▸ HOW TO COMPLETE THIS TASK:
Search the records below for the string "left", and report each line that contains it.

-------- STORED DATA

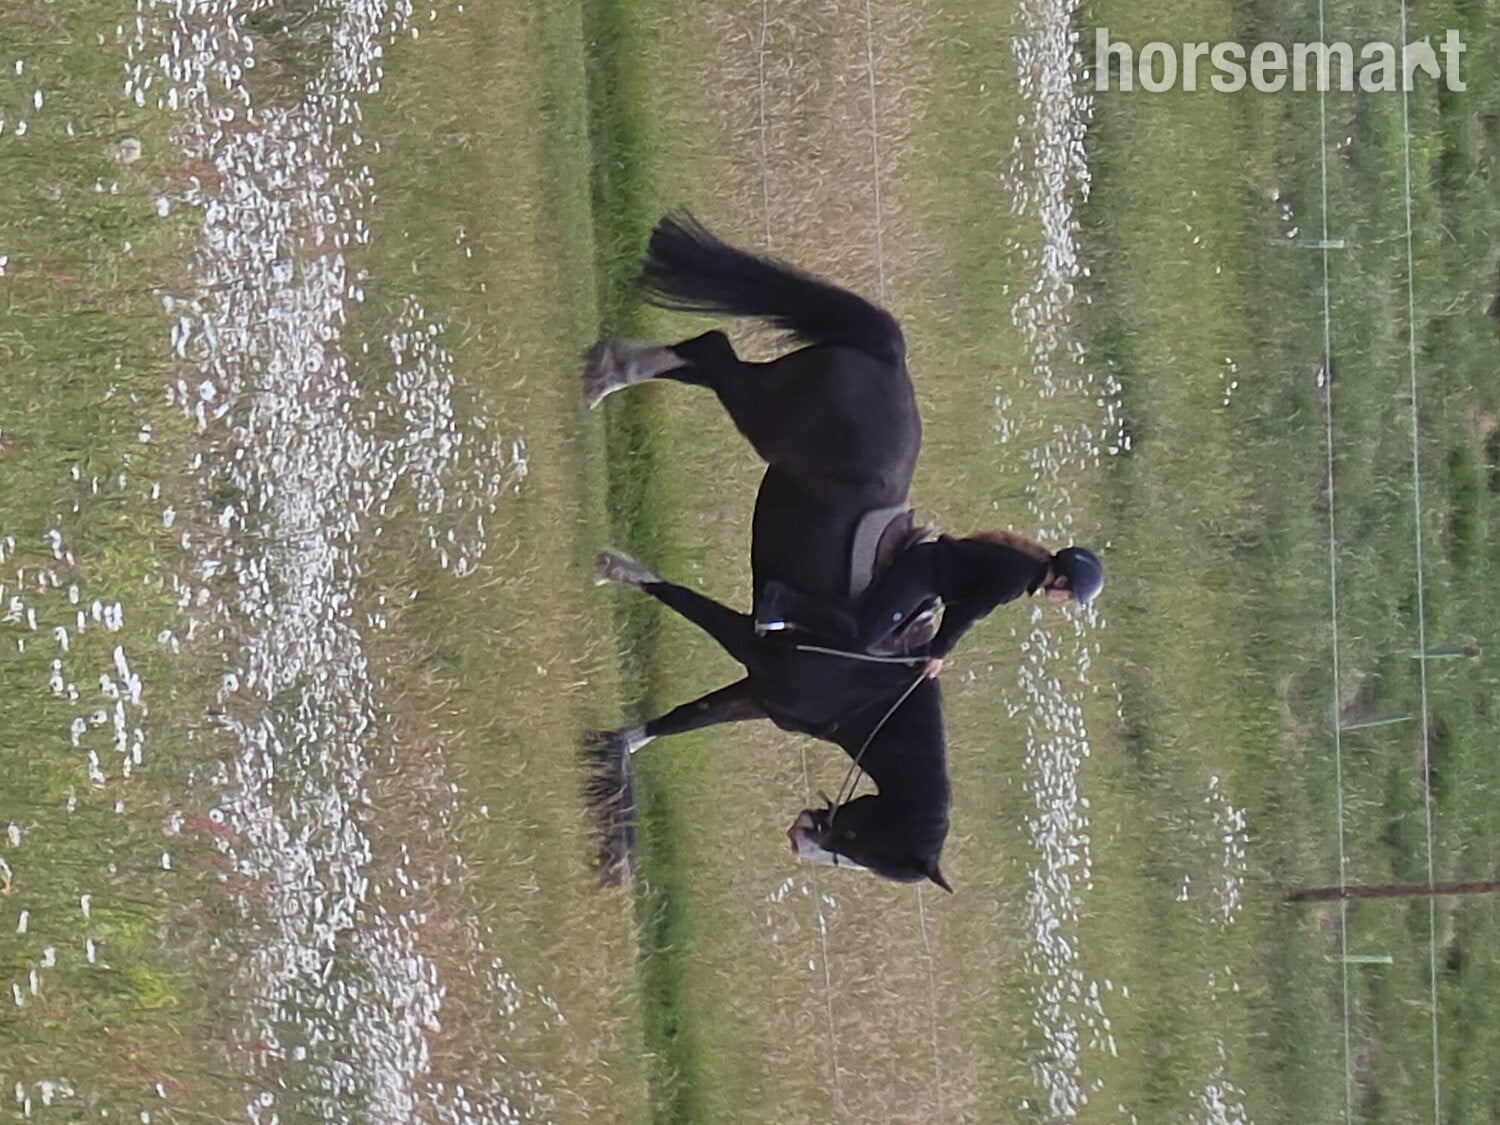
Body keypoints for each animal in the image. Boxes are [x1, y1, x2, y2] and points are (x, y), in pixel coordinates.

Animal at [582, 211, 952, 892]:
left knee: (707, 358)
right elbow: (680, 601)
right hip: (765, 417)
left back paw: (609, 369)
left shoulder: (757, 694)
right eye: (867, 844)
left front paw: (616, 750)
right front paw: (615, 567)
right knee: (712, 350)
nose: (802, 840)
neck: (864, 689)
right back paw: (605, 373)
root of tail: (891, 355)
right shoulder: (752, 645)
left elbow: (680, 720)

----------------

▸ RESULT BELOW:
left knee: (707, 358)
left back paw: (609, 369)
left shoulder: (757, 694)
left front paw: (616, 750)
left elbow: (680, 720)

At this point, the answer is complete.